Dasari Mohini, Garbett Marcelo, Miller Elizabeth, Machaín Gustavo M, Puyana Juan Carlos
Division of Trauma and General Surgery, University of Pittsburgh, F1263.3, 200 Lothrop Street, Pittsburgh, PA, 15213, USA.
Department of Surgery, School of Medicine, Universidad Nacional de Asuncion, Asuncion, Paraguay.
World J Surg. 2016 Dec;40(12):2840-2846. doi: 10.1007/s00268-016-3654-3.
While the benefits of using electronic health records (EHRs) in both developed and low- and middle-income countries are known, the barriers to implementing EHRs in lower-middle-income countries have not been fully characterized. We assessed organizational readiness for implementation of a mobile (tablet-based) EHR, to create a real-time electronic surgical registry, in a busy lower-middle-income country hospital.
Six semi-structured focus groups were conducted with hospital administrators, faculty surgeons, surgical residents, interns, nurses and medical students in a large urban hospital in Asuncion, Paraguay. Focus groups were conducted over the course of three weeks during the pre-implementation phase to identify barriers to implementation. Focus group data were coded using the Theoretical Domains Framework (TDF), which are 12 validated domains related to behavior change.

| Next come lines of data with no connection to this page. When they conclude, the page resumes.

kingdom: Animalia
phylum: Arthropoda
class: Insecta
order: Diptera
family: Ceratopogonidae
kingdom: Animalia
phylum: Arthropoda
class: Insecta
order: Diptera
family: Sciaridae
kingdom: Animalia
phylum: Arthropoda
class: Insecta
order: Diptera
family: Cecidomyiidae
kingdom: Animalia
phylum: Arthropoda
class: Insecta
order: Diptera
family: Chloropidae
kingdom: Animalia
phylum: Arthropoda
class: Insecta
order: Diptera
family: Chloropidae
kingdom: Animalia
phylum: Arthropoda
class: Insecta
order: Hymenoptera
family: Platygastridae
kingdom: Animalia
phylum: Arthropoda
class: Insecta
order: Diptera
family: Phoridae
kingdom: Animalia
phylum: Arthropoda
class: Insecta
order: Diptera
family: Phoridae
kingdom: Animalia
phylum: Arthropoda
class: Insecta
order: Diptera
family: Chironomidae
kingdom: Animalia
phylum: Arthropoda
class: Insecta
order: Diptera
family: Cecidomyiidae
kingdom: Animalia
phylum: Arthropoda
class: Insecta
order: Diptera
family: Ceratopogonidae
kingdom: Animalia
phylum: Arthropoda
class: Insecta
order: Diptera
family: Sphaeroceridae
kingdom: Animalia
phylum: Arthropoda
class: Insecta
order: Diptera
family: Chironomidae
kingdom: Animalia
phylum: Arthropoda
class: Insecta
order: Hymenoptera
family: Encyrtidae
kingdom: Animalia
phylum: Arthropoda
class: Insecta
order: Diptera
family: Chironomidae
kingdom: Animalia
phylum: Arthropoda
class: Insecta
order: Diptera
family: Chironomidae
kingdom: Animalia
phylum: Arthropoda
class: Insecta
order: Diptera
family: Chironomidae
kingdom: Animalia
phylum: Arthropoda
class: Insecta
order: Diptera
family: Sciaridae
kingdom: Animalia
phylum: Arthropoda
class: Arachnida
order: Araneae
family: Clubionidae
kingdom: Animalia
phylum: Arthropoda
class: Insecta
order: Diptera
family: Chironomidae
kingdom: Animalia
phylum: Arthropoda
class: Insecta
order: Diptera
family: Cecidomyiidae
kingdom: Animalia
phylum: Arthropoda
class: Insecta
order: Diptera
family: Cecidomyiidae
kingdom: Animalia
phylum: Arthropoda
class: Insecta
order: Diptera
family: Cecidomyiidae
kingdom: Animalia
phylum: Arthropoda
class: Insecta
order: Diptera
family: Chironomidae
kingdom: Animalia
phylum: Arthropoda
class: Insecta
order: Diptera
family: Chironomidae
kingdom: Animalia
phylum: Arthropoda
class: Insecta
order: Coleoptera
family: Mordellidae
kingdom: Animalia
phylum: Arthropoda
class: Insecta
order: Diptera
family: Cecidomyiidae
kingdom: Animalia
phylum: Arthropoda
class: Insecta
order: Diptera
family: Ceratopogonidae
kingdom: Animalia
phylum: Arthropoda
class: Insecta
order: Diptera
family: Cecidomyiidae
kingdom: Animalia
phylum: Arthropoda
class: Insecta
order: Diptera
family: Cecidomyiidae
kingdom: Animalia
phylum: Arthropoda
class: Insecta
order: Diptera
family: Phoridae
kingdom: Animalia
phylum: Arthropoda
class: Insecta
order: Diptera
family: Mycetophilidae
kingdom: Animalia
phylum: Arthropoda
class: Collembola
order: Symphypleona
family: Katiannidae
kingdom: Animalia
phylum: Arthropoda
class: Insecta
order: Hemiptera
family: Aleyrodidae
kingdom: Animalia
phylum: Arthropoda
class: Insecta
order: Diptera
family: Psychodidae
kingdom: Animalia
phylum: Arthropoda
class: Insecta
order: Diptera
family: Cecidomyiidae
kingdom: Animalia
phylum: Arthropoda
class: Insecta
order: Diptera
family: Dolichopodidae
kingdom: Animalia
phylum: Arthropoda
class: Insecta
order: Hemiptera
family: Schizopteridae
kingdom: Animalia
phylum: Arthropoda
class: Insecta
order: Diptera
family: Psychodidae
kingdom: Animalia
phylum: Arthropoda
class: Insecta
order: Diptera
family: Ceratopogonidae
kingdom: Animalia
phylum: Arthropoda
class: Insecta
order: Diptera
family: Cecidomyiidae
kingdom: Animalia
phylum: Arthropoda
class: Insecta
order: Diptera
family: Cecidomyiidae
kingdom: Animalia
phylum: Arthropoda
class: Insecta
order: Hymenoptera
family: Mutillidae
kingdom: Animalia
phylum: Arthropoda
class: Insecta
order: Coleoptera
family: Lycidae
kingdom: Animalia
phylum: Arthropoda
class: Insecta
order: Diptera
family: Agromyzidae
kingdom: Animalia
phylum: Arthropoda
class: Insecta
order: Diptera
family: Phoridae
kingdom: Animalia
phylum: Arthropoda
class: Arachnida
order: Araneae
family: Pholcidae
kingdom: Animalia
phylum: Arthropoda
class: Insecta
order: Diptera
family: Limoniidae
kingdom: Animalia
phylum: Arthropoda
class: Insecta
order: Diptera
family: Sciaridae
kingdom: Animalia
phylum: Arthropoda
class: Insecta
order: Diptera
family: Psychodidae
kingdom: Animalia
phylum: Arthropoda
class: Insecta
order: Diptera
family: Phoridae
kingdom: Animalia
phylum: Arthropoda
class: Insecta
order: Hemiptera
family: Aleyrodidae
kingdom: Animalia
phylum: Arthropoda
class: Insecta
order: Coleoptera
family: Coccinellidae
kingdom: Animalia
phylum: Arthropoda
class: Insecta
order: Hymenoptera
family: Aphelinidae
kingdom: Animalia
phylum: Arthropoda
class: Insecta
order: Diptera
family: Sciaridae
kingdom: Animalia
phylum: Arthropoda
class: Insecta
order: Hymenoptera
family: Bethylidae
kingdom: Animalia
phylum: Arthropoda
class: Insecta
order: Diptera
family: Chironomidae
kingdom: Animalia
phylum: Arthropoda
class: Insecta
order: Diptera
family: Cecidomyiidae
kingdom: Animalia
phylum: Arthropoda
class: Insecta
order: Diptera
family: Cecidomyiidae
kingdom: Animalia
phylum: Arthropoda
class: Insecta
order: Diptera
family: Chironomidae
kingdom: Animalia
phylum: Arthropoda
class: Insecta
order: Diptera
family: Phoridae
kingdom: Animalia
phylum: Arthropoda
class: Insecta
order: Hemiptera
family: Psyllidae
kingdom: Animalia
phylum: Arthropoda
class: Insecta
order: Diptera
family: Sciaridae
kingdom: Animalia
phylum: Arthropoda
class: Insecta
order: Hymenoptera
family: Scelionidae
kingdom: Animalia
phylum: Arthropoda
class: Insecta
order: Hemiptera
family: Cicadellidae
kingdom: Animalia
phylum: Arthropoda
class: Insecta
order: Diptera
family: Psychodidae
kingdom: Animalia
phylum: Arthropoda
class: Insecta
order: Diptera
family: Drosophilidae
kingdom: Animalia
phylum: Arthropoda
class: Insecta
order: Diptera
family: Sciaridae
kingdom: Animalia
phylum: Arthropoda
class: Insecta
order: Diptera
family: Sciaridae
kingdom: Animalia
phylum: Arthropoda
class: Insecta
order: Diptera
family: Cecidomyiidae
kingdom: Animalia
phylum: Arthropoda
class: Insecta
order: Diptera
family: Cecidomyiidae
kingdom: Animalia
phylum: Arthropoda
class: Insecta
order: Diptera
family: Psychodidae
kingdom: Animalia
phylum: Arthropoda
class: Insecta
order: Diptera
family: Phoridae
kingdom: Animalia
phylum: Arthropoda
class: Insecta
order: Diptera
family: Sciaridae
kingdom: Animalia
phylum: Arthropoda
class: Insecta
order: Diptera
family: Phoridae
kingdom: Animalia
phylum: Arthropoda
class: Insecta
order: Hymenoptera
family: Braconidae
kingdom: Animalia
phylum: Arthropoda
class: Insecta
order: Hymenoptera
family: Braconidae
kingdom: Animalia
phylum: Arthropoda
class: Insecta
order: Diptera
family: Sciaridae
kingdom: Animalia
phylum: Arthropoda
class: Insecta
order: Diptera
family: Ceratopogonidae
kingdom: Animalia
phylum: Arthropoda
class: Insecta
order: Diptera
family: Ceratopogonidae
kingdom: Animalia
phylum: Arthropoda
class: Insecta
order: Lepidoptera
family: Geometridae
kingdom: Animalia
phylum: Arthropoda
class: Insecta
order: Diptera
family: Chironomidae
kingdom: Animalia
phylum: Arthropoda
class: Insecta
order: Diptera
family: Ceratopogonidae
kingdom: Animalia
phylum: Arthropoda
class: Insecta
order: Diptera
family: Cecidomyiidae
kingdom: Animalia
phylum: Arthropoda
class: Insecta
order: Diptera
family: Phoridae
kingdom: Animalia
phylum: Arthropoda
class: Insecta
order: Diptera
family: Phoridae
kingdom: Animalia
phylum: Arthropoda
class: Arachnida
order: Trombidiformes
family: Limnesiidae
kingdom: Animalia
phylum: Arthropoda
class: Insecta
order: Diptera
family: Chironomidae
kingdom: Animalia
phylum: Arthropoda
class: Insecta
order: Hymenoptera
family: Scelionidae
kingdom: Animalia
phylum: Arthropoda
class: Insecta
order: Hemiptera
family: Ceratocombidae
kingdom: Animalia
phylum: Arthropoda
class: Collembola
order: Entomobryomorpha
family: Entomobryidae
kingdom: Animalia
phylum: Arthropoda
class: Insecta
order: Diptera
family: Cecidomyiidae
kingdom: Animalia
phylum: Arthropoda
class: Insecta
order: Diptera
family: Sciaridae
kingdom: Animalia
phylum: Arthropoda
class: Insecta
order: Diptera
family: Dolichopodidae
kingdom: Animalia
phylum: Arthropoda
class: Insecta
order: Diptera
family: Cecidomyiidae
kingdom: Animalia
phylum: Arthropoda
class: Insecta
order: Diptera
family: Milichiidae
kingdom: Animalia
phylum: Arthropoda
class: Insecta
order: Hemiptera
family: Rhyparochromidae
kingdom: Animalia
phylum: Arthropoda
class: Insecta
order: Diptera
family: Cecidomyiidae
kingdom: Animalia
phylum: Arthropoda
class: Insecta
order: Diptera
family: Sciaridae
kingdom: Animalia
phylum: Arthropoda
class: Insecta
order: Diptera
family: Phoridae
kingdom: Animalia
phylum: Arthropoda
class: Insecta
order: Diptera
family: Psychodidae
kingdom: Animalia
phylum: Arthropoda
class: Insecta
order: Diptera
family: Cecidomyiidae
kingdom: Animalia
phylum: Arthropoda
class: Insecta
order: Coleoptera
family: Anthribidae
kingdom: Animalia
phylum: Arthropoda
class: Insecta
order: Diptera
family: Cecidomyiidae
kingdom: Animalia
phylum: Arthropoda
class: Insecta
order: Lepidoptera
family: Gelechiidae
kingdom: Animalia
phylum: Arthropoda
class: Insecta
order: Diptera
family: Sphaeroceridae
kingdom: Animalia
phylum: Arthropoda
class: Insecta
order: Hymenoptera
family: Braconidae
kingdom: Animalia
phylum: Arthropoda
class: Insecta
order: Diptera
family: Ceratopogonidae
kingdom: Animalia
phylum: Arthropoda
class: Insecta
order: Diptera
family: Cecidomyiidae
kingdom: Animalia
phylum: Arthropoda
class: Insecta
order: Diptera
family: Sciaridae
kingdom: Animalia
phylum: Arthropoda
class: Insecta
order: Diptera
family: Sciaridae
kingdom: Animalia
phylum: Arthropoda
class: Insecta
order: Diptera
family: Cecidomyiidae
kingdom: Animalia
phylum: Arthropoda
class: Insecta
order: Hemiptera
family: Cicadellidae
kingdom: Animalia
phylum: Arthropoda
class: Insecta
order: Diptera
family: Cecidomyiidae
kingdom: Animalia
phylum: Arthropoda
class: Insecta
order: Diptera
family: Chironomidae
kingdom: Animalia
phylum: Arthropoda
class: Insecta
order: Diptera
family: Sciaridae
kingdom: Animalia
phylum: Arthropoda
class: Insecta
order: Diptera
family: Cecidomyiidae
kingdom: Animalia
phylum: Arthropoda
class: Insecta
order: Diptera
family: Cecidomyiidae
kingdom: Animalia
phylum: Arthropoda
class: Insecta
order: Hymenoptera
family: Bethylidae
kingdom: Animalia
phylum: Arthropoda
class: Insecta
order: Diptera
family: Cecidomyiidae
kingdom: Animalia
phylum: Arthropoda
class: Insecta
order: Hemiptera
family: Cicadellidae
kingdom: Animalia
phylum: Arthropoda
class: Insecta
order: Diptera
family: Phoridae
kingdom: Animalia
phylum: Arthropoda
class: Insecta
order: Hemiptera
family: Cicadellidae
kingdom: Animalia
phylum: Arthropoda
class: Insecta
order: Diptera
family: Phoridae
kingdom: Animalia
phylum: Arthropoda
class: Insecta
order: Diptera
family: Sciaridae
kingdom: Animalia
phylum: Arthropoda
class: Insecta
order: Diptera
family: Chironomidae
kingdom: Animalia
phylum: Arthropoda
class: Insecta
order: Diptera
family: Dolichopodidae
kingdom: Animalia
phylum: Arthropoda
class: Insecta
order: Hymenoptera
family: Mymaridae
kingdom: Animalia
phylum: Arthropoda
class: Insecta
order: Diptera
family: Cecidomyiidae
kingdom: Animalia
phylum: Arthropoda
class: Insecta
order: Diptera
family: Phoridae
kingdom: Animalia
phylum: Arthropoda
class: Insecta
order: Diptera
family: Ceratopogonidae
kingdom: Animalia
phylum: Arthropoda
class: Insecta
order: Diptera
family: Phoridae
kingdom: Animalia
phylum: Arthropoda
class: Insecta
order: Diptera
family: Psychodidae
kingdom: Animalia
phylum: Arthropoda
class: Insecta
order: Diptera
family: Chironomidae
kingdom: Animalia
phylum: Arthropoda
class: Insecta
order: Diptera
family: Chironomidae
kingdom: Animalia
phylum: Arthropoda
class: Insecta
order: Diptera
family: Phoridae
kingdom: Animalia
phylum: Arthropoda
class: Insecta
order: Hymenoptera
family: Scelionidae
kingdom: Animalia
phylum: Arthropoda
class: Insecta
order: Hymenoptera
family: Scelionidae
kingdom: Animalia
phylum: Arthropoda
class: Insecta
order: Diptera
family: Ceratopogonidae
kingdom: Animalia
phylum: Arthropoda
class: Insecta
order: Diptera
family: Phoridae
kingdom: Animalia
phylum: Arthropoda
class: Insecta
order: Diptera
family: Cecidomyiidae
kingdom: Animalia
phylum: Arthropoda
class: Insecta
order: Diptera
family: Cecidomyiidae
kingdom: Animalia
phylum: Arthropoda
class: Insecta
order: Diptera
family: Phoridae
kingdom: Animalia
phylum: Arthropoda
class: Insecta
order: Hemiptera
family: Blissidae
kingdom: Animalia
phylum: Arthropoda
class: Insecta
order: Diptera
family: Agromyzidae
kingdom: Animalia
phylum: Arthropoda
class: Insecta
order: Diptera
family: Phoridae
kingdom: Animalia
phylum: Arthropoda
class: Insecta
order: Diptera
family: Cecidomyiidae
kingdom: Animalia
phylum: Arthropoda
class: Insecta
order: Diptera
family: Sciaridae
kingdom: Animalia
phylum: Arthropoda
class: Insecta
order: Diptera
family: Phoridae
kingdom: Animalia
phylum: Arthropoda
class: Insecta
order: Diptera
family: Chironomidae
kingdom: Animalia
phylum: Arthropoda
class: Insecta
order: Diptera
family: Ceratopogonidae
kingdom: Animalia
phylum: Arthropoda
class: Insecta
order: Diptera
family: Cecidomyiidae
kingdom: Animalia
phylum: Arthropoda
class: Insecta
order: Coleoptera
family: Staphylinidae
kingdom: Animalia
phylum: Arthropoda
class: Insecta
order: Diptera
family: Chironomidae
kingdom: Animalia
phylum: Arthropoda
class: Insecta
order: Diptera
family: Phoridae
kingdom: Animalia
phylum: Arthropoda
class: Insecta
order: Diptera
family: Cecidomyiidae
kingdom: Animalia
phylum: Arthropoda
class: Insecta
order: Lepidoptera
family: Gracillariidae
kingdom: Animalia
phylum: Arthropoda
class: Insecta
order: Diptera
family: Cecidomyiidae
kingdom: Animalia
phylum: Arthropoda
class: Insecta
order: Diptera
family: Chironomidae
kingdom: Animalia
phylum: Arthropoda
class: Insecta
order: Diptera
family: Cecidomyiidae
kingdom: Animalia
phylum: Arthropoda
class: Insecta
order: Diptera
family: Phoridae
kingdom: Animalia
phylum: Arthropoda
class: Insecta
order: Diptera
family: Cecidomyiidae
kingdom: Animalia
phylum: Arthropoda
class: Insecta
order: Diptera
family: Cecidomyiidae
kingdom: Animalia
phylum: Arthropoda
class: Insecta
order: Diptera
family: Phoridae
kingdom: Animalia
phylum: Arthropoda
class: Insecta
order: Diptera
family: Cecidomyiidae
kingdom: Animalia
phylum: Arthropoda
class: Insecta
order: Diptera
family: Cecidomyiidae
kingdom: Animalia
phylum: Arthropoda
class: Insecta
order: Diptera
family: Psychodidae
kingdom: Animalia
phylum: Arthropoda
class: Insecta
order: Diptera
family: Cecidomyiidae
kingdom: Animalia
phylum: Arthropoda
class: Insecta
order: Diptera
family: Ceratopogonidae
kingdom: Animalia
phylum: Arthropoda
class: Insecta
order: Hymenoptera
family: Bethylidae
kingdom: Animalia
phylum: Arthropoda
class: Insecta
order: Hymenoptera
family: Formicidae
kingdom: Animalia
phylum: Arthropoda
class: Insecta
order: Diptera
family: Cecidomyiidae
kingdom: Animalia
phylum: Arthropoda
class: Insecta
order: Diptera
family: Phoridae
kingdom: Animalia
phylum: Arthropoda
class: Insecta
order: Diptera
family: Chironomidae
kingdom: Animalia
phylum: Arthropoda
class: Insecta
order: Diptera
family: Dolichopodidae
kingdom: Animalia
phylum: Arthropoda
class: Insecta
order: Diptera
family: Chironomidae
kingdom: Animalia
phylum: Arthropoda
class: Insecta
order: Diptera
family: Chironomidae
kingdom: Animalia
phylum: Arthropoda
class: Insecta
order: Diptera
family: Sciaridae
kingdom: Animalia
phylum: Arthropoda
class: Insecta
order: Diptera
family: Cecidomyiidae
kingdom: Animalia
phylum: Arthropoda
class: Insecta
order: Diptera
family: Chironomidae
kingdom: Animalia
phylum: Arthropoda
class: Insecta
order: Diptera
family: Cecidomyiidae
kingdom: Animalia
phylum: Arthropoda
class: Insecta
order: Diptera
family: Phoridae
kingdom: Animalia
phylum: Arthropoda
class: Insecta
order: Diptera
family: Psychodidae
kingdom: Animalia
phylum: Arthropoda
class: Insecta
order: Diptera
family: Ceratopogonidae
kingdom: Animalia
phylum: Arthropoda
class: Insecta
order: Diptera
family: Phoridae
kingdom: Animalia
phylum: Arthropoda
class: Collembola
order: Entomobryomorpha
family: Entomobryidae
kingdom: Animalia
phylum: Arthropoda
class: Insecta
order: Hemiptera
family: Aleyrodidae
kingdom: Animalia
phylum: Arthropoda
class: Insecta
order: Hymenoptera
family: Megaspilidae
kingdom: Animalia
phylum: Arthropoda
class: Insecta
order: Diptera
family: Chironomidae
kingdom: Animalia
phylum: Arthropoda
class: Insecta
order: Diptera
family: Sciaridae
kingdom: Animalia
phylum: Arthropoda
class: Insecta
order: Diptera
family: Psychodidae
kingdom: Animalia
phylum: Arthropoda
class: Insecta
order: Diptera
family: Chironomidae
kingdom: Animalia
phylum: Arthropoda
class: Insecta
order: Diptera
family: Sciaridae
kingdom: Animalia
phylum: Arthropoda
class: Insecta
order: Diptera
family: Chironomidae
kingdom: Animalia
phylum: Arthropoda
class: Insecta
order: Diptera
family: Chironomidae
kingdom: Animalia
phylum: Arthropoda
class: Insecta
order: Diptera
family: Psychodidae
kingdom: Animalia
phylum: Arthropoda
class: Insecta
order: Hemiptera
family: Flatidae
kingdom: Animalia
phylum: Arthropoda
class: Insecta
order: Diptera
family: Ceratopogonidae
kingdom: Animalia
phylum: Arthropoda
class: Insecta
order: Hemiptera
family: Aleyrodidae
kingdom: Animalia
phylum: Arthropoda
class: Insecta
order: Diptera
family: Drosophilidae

Reinforcement, environmental context/resources and roles/responsibilities were the most relevant TDF domains that emerged. Residents and students were more uncertain than faculty and department heads about who would enforce the use of the tool in place of paper charting. Internet quality was a concern raised by all. The local, normative hierarchical structure within the surgical department, including piecemeal communication between the department heads and the residents about roles and responsibilities, was a major perceived barrier to implementation.
Uncertainties about reinforcement, roles and responsibilities for using a novel EHR tool, and technology infrastructure are potential barriers to address in the pre-implementation phase of introducing an EHR to a lower-middle-income country surgical service. Addressing these potential barriers with all stakeholders prior to implementation will be a critical next step in this effort.
虽然在发达国家以及低收入和中等收入国家使用电子健康记录(EHR)的益处已为人所知,但在中低收入国家实施电子健康记录的障碍尚未得到充分描述。我们评估了在一个繁忙的中低收入国家医院实施移动(基于平板电脑的)电子健康记录以创建实时电子手术登记册的组织准备情况。
在巴拉圭亚松森市的一家大型城市医院,与医院管理人员、外科教员、外科住院医师、实习生、护士和医学生进行了六个半结构化焦点小组访谈。在实施前阶段的三周内进行焦点小组访谈,以确定实施障碍。焦点小组数据使用理论领域框架(TDF)进行编码,该框架由与行为改变相关的12个经过验证的领域组成。
强化、环境背景/资源以及角色/职责是出现的最相关的TDF领域。住院医师和学生比教员和科室主任更不确定谁将强制使用该工具来取代纸质图表记录。所有人都对网络质量表示担忧。外科部门内部的地方规范等级结构,包括科室主任与住院医师之间关于角色和职责的零散沟通,是实施过程中一个主要的感知障碍。
在向中低收入国家的外科服务引入电子健康记录的实施前阶段,关于强化、使用新型电子健康记录工具的角色和职责以及技术基础设施的不确定性是需要解决的潜在障碍。在实施前与所有利益相关者解决这些潜在障碍将是这项工作的关键下一步。